= EXERCISE OBJECTIVE =
Find each line in the material below that contains the word "shown", and copy those lines out in full.

= MATERIAL PROVIDED =
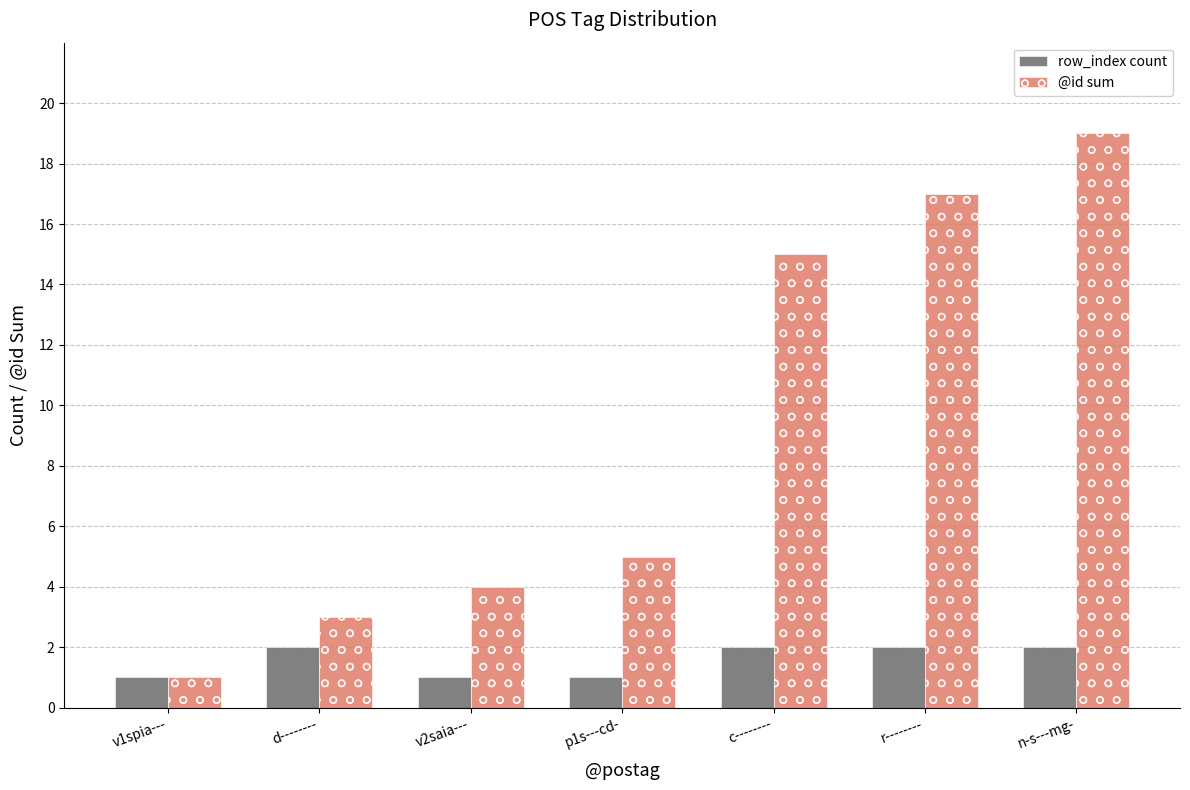

How many groups of bars are there?

7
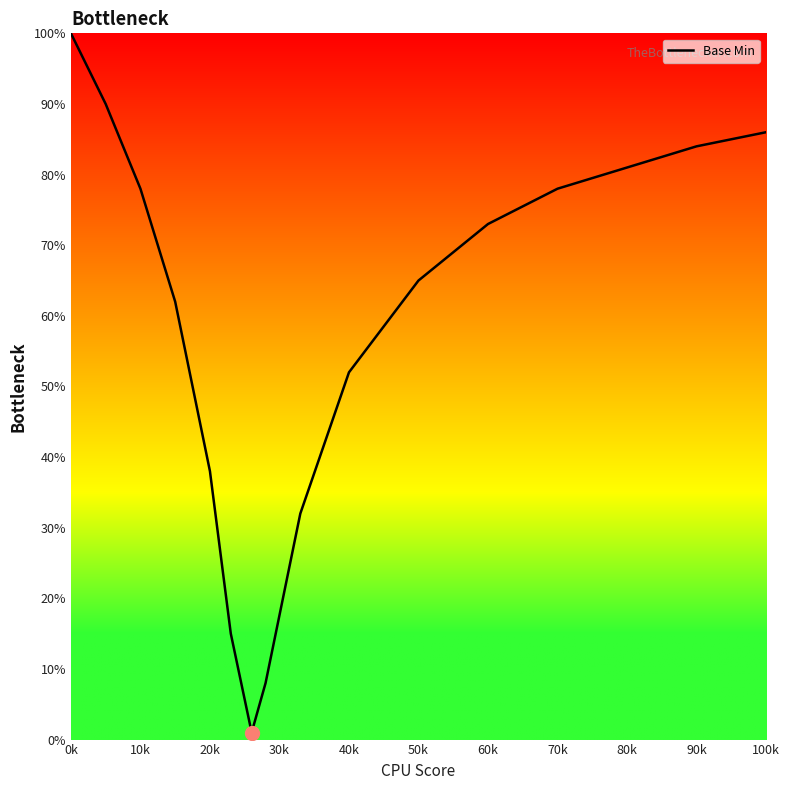

What is the difference between the maximum and minimum values?

99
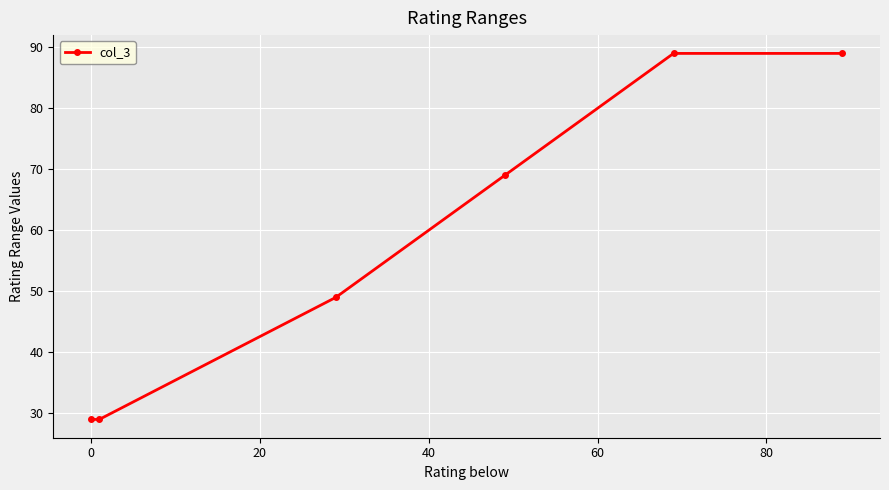

True or false: the data has more than 1 interior local peaks.

False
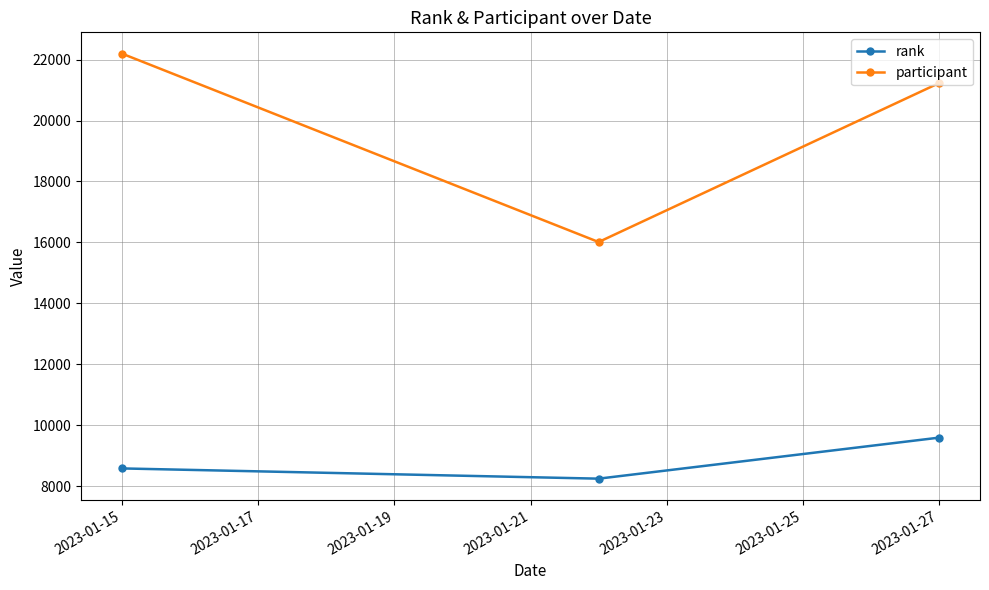

What is the minimum value for participant?

16012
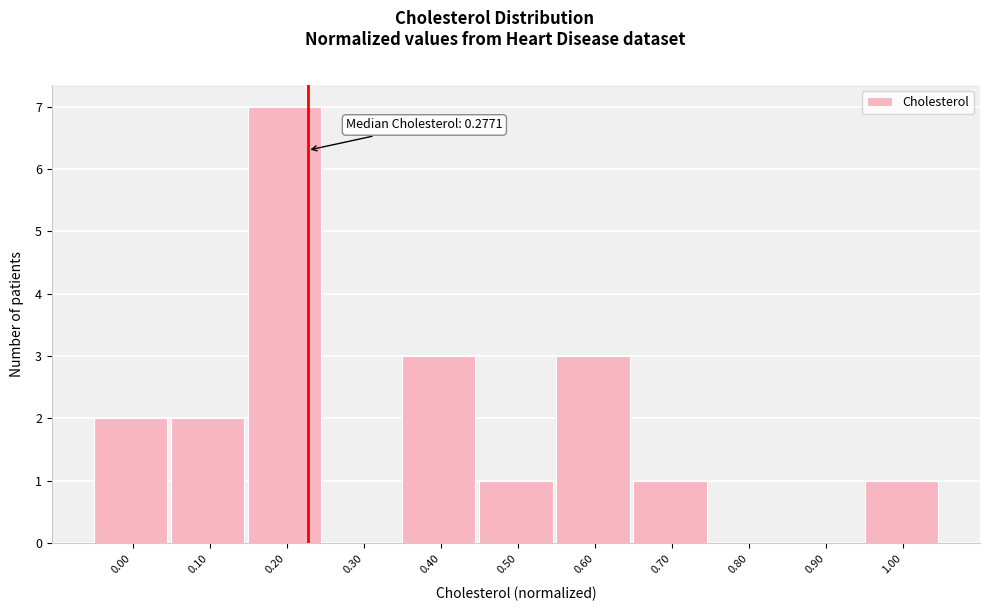

What is the maximum value shown in the chart?

7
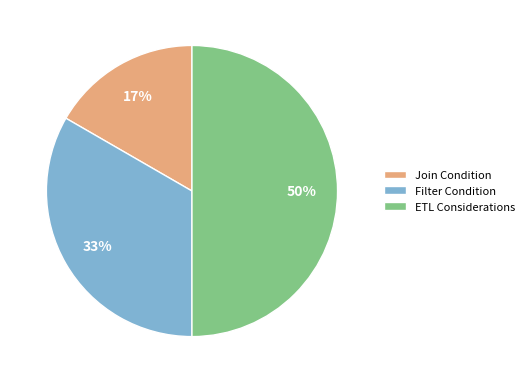

Which slice is the smallest?

Join Condition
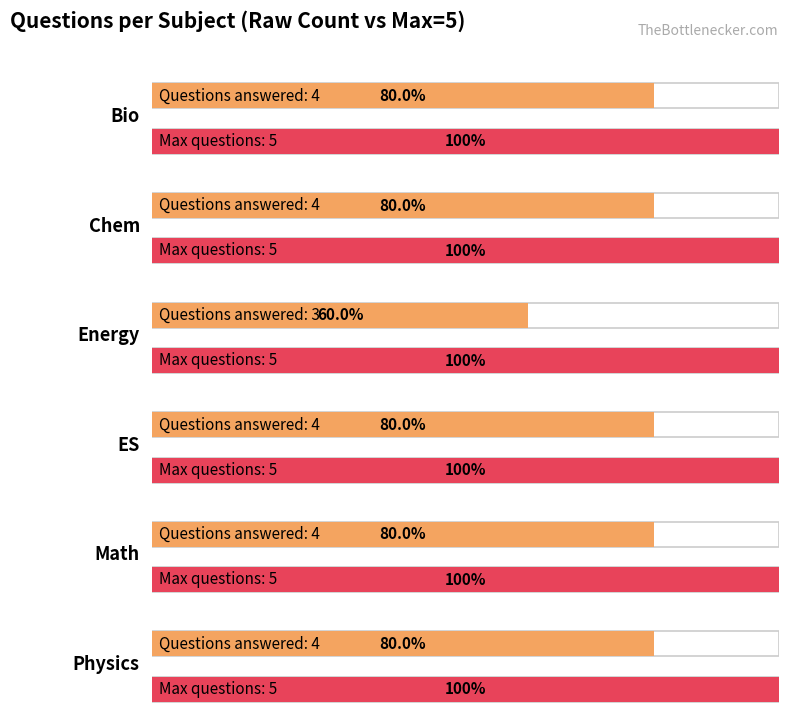

What position from the left is Energy?

3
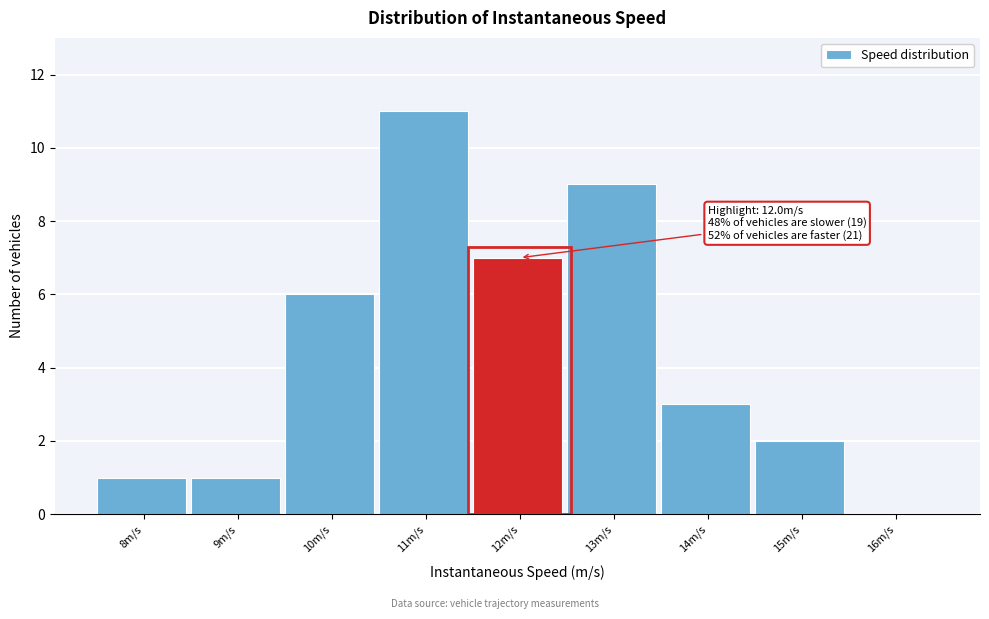

Reading left to right, transcribe all the data shown in this chart.

8m/s=1	9m/s=1	10m/s=6	11m/s=11	12m/s=7	13m/s=9	14m/s=3	15m/s=2	16m/s=0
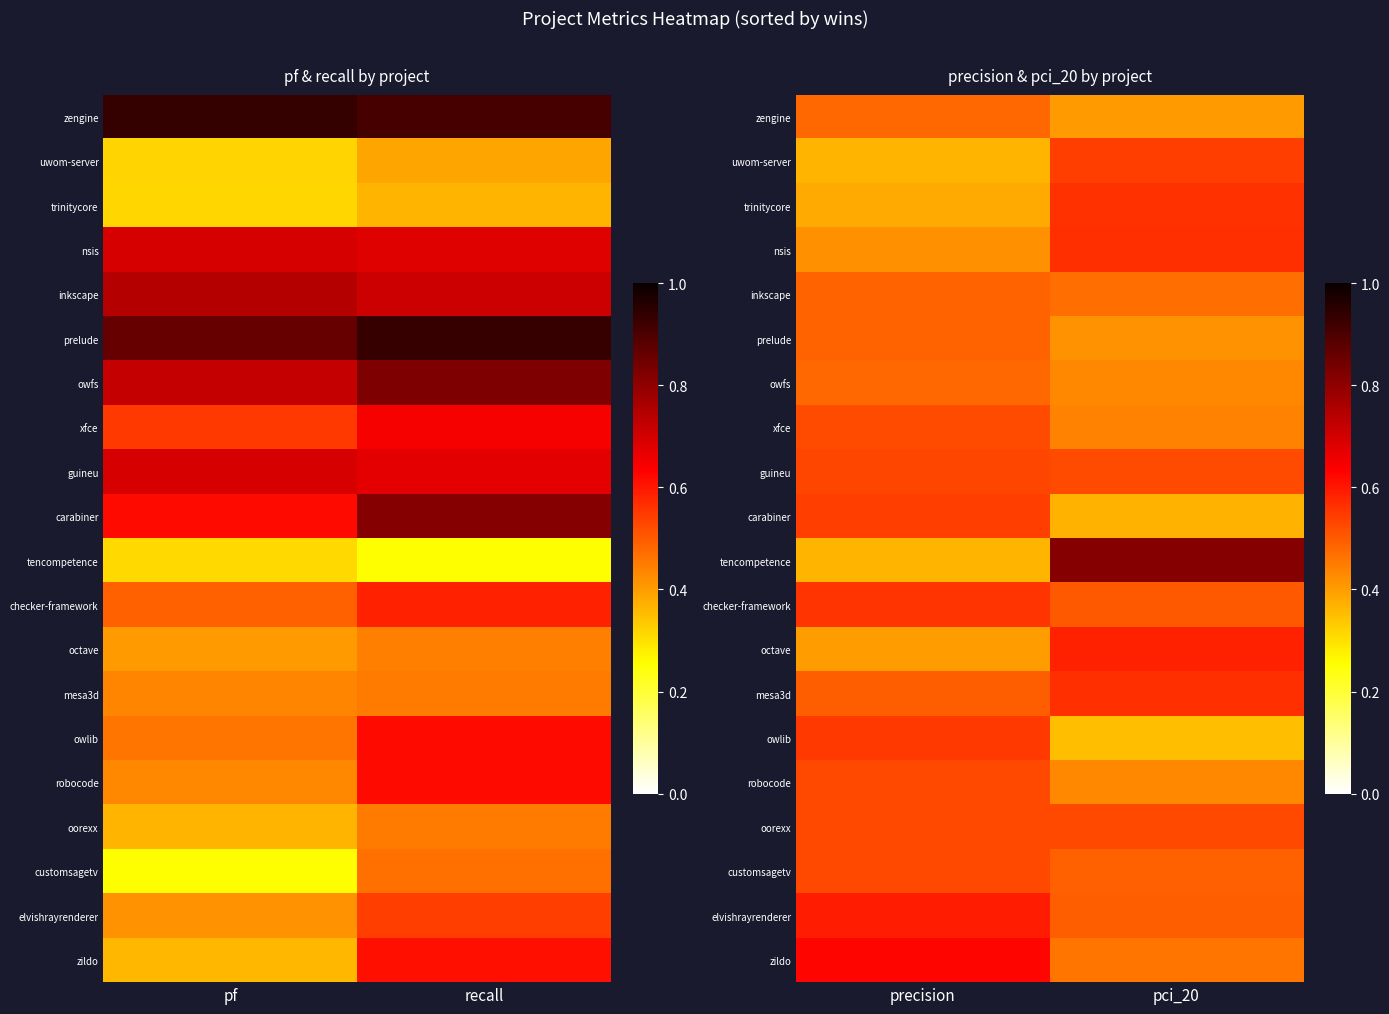

At which label is carabiner closest to 0?

pci_20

= ANSWER FOR THIS EXERCISE =
What is the maximum value shown in the chart?
Reading left to right, transcribe all the data shown in this chart.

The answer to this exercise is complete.